**Task requirements**:
- A) Reproduce the stretch of the device input draft from "as the device" through "draft is aware." word for word.
- B) Answer these about the device input draft, one per line:
(i) When was audio microphone input first proposed?
(ii) What sample size do audio/basic and other MIME audio types use?
(iii) In XML, how must "empty" tags end?

**** Extract to read ****

4.  Compatibility with earlier forms of audio input

   Audio microphone input was proposed in late 1993 and implemented
   (with url-encoded submission data) in experimental versions of
   X-Mosaic in Germany no later than 1995.  To accommodate the syntax
   of these earlier extensions, a browser might interpret an HTML
   statement such as

     <INPUT TYPE=AUDIO ...>

   as the device input form

     <INPUT TYPE=FILE DEVICE=MICROPHONE ...>

   with all other attribute/value pairs of the original INPUT element
   kept the same as specified.  This would retain compatibility for
   all implementations of which the author of this draft is aware.

5.  User interface usability and quality concerns for audio

   An audio sample is customarily recorded on computer equipment with
   a dialog routine capable of allowing the user to record, pause,
   play back, erase, or otherwise edit the recording.  Browsers may
   provide the operator with the same kind of dialog routine for audio
   device input.  And if a MAXLENGTH has been specified or is in force
   because of limited buffer size, a display of the buffer size used
   and remaining may be displayed as a dynamic bar graph (or as a
   percentage if graphics are unavailable.)  A display of time in
   seconds used and remaining in the buffer may also be provided.

   Most MIME types defined for audio do not provide high-quality audio
   encodings.  The 'audio/basic' and other types which use a sample rate
   of 8,000 samples per second truncate the audio spectrum at 4,000 Hz
   according to the Nyquist theorem, discarding information important
   for discerning consonants.  Also, audio/basic and other MIME Audio
   types use a sample size of eight bits, which does not usually provide
   enough dynamic range for accurate automatic speech recognition unless
   published automatic gain control algorithms are reliably used.  If
   sixteen-bit unsigned audio encodings are used according to section
   4.4.8 of [RFC 1890], the sample rate -- specified as the 'rate'
   parameter of the MIME type 'audio/l16' -- may be at least 11,025 or
   16,000 to adequately provide sufficient information for automatic
   speech recognition.  Otherwise, the audio feature extraction encoding
   of the speech recognition algorithm may be used to provide a more
   compact representation to shorten the upload.

6.  HTML Document Type Description changes

   Along with the extension to the HTML InputType entity described in
   the previous section, this proposal makes an addition to the HTML
   DTD for the INPUT element ATTLIST of an #IMPLIED attribute DEVICE
   of type CDATA, and reserves an #IMPLIED attribute CONNEG, also of
   type CDATA.

   Contemporary revisions of HTML are being defined as modules within
   XML, which involves a different DTD structure.  The preceding
   paragraph was written with the HTML 3.2 DTD in mind, and is no
   longer up to date.  It still serves to disambiguate the syntax
   of the proposal.  It is worth noting that all attribute values must
   be quoted in XML, and "empty" tags (unitary elements which are not
   used to bracket text, e.g., input but not form) must end with space
   followed by a forward-slash before the trailing angle bracket.  For
   example:

     <input type="file" device="camera" accept="video/mpeg" />

   Registration of new DEVICE names not suggested in this draft will
   be administered by the W3C HTML activity or delegated to IANA as
   described in BCP 26 (RFC 2434) at the option of the W3C HTML
   activity.  The official definition of the assigned DEVICE values
   may be reflected in the comments of the DTD when approved and
   published by the W3C or other authority, immediately following the
   definition of the DEVICE attribute.

**** Excerpted data ****

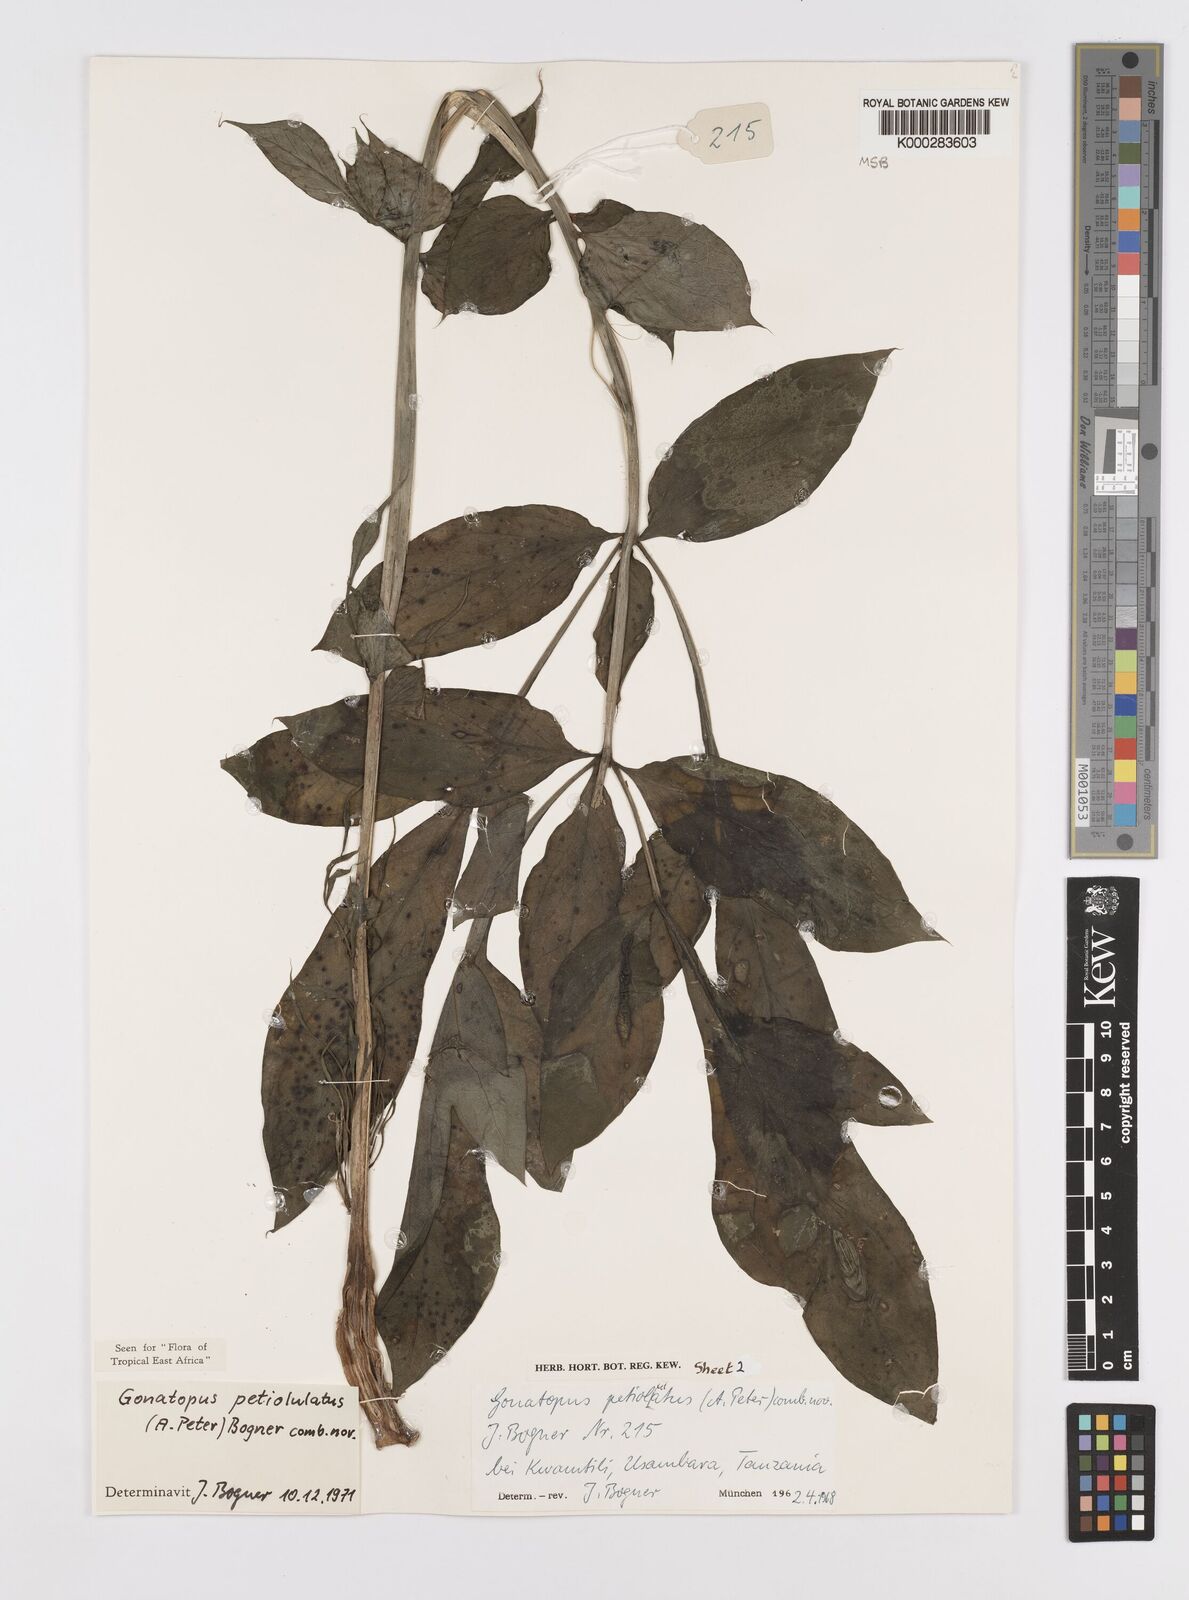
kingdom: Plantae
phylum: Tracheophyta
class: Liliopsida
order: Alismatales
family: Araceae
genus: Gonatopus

****
**** Excerpted data ****

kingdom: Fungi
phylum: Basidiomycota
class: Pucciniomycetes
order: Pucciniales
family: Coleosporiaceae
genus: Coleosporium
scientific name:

****

**Solutions in order**:
- A)
as the device input form

     <INPUT TYPE=FILE DEVICE=MICROPHONE ...>

   with all other attribute/value pairs of the original INPUT element
   kept the same as specified.  This would retain compatibility for
   all implementations of which the author of this draft is aware.

- B)
(i) Late 1993.
(ii) Eight bits.
(iii) With a space followed by a forward slash before the trailing angle bracket.